Udało nam się zagrać w cztery osoby. Partia, łącznie z tłumaczeniem reguł, trwała ze cztery godziny. Na początku troszkę się dłużyła bo akcje w porcie nie dla wszystkich były oczywiste ale po jakimś czasie zaczęło już wszystko płynnie działać. Grało się przyjemnie. Wszyscy zaczęli od handlowania, jakoś nie wierząc w piracenie, choć z czasem zmieniliśmy zdanie co niestety skończyło się tragicznie dla mnie
Gra jest losowa i tego nie ukrywa i nie chodzi tylko o kostki a bardziej o losowy dobór towarów dostępnych w portach, zdażało się, że na sześć towarów cztery były jednakowego rodzaju co bardzo obniża cenę i pozwala na bardzo dobry zarobek w przypadku gdy na ten towar jest zapotrzebowanie w porcie obok. Dodatkowo jeden z graczy wylosował misję, która pozwalała w jednym z portów (jego domowym) sprzedawać dodatkowy towar tak jakby było na niego zapotrzebowanie. Mocne ułatwienie
Jako, że słabo piraciliśmy Naval Shipy nie były zagrożeniem i nas nie ścigały mimo jednej wojny między Francją a Hiszpanią , która wybuchła w między czasie
Gracze między sobą też nie walczyli, choć mało brakowało gdy jeden z graczy kupił Galeon i zaczął scigać lidera, niestety wylosowaliśmy jakąś burzę na Karaibach, która ograniczała ilość akcji i groziła zniszczeniem statku w przypadku nie zawinięci do portu, co ostudziło jego zapędy.

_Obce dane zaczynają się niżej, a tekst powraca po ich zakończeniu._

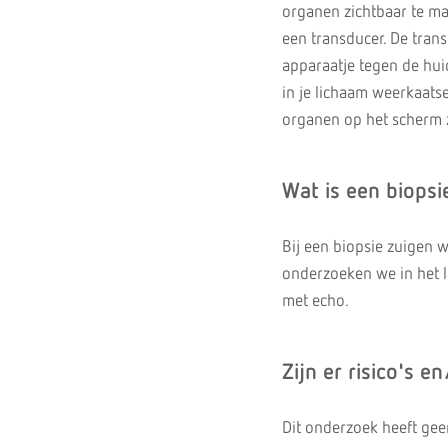
organen zichtbaar te m
een transducer. De tran
apparaatje tegen de hu
in je lichaam weerkaats
organen op het scherm 
Wat is een biopsi
Bij een biopsie zuigen w
onderzoeken we in het la
met echo.
Zijn er risico's e
Dit onderzoek heeft gee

Odbyły się dwie potyczki z piratami, jedna gdy piraci znaleźli jednego z graczy i omal nie posłali go na dno a druga gdy wykonując misję zaatakowałem malutkiego pirata, który ostatecznie wykonując abordaż zdziesiątkował moją i swoją załogę niestety posyłając mojego kapitana do piachu (A raczej pod kil...
)
Co ciekawe w momencie zakończenia gry lider miał 3 punkty chwały i 70 złota w kufrze, więc grając nigdy nie można mieć pewności , że gra zaraz się nie skończy mimo, iż na to się nie zapowiada
Ogólnie gra się podobała, klimat jest, bardzo miła przygodówka, która wymaga od graczy pewnego zaangażowania (krzyczenie Arrrr! przy każdym sukcesie na kostkach pomaga wczuć się w klimat
) Dodatkowo można by puścić w tle "Morskie opowieści"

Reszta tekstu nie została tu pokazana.